Diagnosis: Lloyds Bank Outage
One of our customers reported problems accessing Lloyds Bank's corporate payments gateway, having already called Lloyds. Lloyds had told them that there were no problems and to clear cookies, add the site to the ActiveX trusted sites list, etc. Still not working, so must be a problem with the customer's firewall.

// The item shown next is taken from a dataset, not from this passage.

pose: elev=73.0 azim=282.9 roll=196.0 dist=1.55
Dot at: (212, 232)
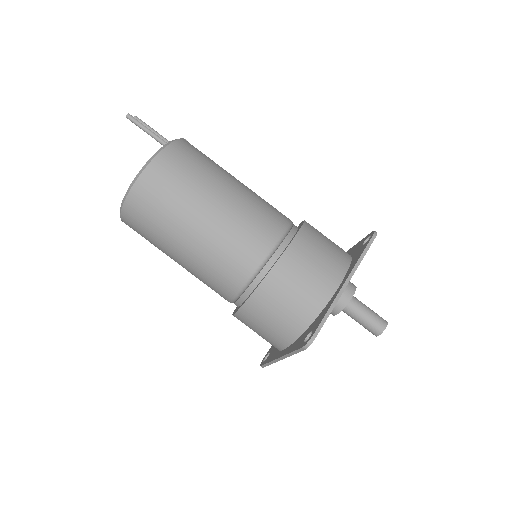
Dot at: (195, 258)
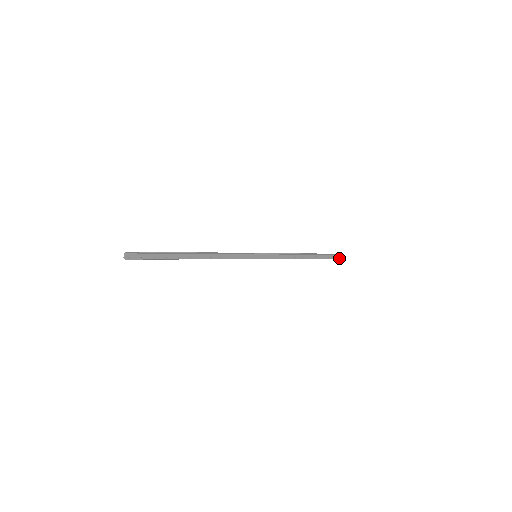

The first thing we did was to point a browser at https://payments.corporate.lloydsbank.com/ (on an independent internet connection) and nothing happened - it just sat there waiting. So clearly Lloyds were having some problems.
We did some slightly lower level debugging:
# openssl s_client -connect payments.corporate.lloydsbank.com:443 -servername payments.corporate.lloydsbank.com
...it sat there for a long time before eventually:
CONNECTED(00000003)
...then more sitting there for a long time before:
write:errno=104
---
no peer certificate available
---
No client certificate CA names sent
---
SSL handshake has read 0 bytes and written 0 bytes
---
New, (NONE), Cipher is (NONE)
Secure Renegotiation IS NOT supported
Compression: NONE
Expansion: NONE
---
Oh dear... It should have connected immediately and we should've got a certificate back but instead the web server dropped the connection. Firing up tcpdump to see the actual network traffic, we found that:
- There was a significant delay before the first packet (SYN) even appeared. So something else was going on before the connection was even attempted. A DNS problem was a good bet.

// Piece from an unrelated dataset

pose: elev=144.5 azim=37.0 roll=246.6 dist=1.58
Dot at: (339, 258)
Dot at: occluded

- The first packet (SYN) was resent about 3 times before the web server responded. This would also cause a significant delay in starting the connection.
So, investigating a potential DNS problem:
dig payments.corporate.lloydsbank.com
resulted in a long wait before failing - definitely a DNS problem then. Lets find the name servers responsible:
# dig payments.corporate.lloydsbank.com ns +trace
<snip>
payments.corporate.lloydsbank.com. IN NS ns-lv6.lloydsbanking.com.
payments.corporate.lloydsbank.com. IN NS ns-lv2.lloydsbanking.com.
payments.corporate.lloydsbank.com. IN NS ns-lv7.lloydsbanking.com.
payments.corporate.lloydsbank.com. IN NS ns-lv3.lloydsbanking.com.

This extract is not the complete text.